*About this task:*
The answer must be one number: how many lines in the records below contain the word "para".

*Extracted entries:*
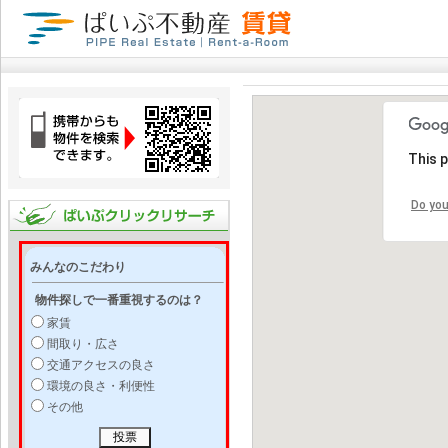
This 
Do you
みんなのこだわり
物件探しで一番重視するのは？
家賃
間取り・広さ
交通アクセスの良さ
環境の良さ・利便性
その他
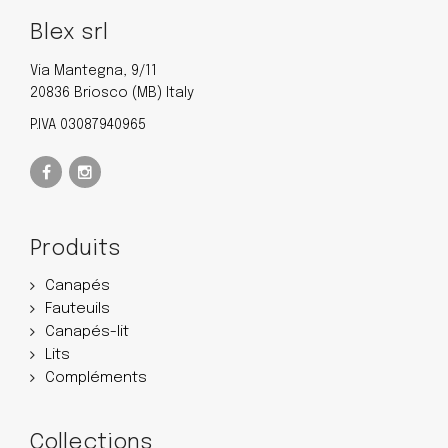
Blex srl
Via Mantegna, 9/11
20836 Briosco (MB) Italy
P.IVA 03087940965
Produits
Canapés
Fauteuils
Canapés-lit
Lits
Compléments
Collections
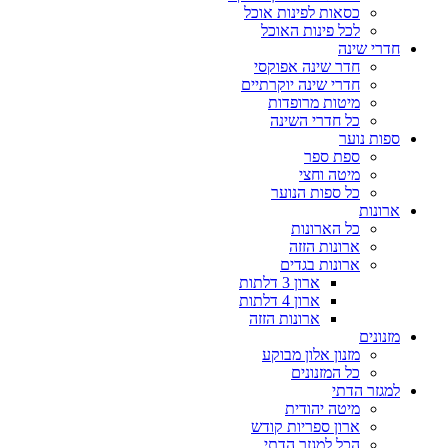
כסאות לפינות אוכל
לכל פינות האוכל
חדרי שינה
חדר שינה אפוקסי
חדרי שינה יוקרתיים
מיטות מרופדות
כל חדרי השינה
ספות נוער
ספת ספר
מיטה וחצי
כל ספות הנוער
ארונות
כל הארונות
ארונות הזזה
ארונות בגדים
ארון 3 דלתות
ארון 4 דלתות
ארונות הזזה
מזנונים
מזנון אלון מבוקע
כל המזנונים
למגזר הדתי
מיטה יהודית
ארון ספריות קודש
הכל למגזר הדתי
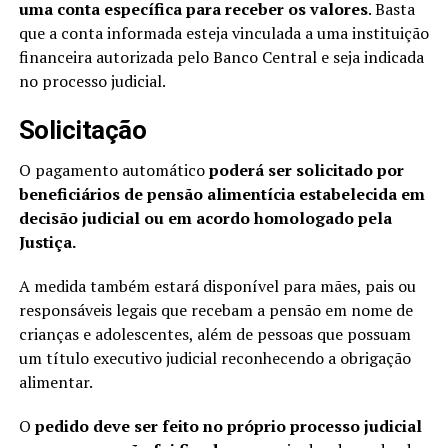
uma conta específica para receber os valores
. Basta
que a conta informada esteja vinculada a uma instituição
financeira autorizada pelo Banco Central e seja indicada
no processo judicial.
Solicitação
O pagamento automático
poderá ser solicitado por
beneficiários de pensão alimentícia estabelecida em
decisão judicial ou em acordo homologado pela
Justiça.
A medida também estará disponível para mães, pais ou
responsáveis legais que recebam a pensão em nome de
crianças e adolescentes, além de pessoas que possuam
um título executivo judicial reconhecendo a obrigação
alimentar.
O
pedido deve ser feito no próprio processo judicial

*Your solution:*
2